Family and Domestic Violence Support
Note: The contents of this fact sheet is provided for information purposes only. The information does not constitute legal advice and legal advice should be sought where appropriate. The APSC does not accept liability to any agency for the information (or use of such information) contained within this fact sheet.
How is family and domestic violence support treated under the Public Sector Workplace Relations Policy 2020 (the Policy)?
The Australian Government is committed to supporting employees who are affected by family and domestic violence. The Policy encourages all agencies to put in place policies and practices that provide maximum support to employees affected by family and domestic violence.
What can agencies do to support employees experiencing domestic or family violence?
It is critical that each employee dealing with the scourge of family and domestic violence is supported based on their individual circumstances, and that the protection of their privacy remains paramount. While leave is an important support mechanism agencies can provide, there are several other ways agencies can provide appropriate assistance to their employees, including:
- access to paid personal/carer’s leave and miscellaneous leave, as required;
- access to unpaid family and domestic violence leave provided under the National Employment Standards (NES);
- flexible working arrangements;
- access to counselling and support services;
- personal safety assistance at workplaces; and
- one-on-one advice through designated contact officers.
How can existing entitlements be used to provide maximum support under the Policy?
Leave provisions and flexible working arrangements allow agencies to help employees in ways that are responsive to individual circumstances. To maintain this flexible and discretionary approach, it is not necessary for agencies to create a new, prescriptive leave type. Agencies can make reference in new enterprise agreements to existing support, including the availability of personal or miscellaneous leave, without creating new entitlements.
Existing support may include access to personal/carer’s leave entitlements. In most agencies this entitlement is greater than the 10 day minimum paid personal/carer’s leave provided under the NES.
Agreements often provide uncapped paid and/or unpaid miscellaneous or discretionary leave, which could be used for this purpose. Agencies may also provide affected employees with access to flexible working arrangements, employee assistance programs and other supports.
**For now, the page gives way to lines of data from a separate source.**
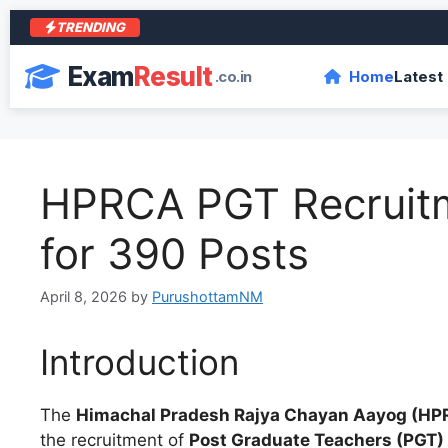
TRENDING
Exam
Result
.co.in
Home
Latest
HPRCA PGT Recruitm
for 390 Posts
April 8, 2026
by
PurushottamNM
Introduction
The
Himachal Pradesh Rajya Chayan Aayog (HP
the recruitment of
Post Graduate Teachers (PGT)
From 12 December 2018, all Australian employees covered by the Fair Work Act 2009 are eligible for 5 days unpaid family and domestic violence leave under the NES each year. This leave does not accrue, and is available in full to casual, part time and full time employees. See Circular 2018/3 for further information.
Note: Although Commonwealth employees are eligible for this leave, most Commonwealth enterprise agreements offer more generous forms of leave as described above. The 5 days unpaid leave provided by the NES should not inadvertently become a maximum entitlement for affected employees where more generous entitlements are available. Agencies should consider how to provide the maximum support appropriate for an individual’s circumstances.
What about an employee’s privacy?
Protecting the privacy of individual employees experiencing family or domestic violence is of utmost importance. Agencies should exercise caution where administering leave provided for the purposes of family and domestic violence, and ensure the highly personal circumstances of employees are protected.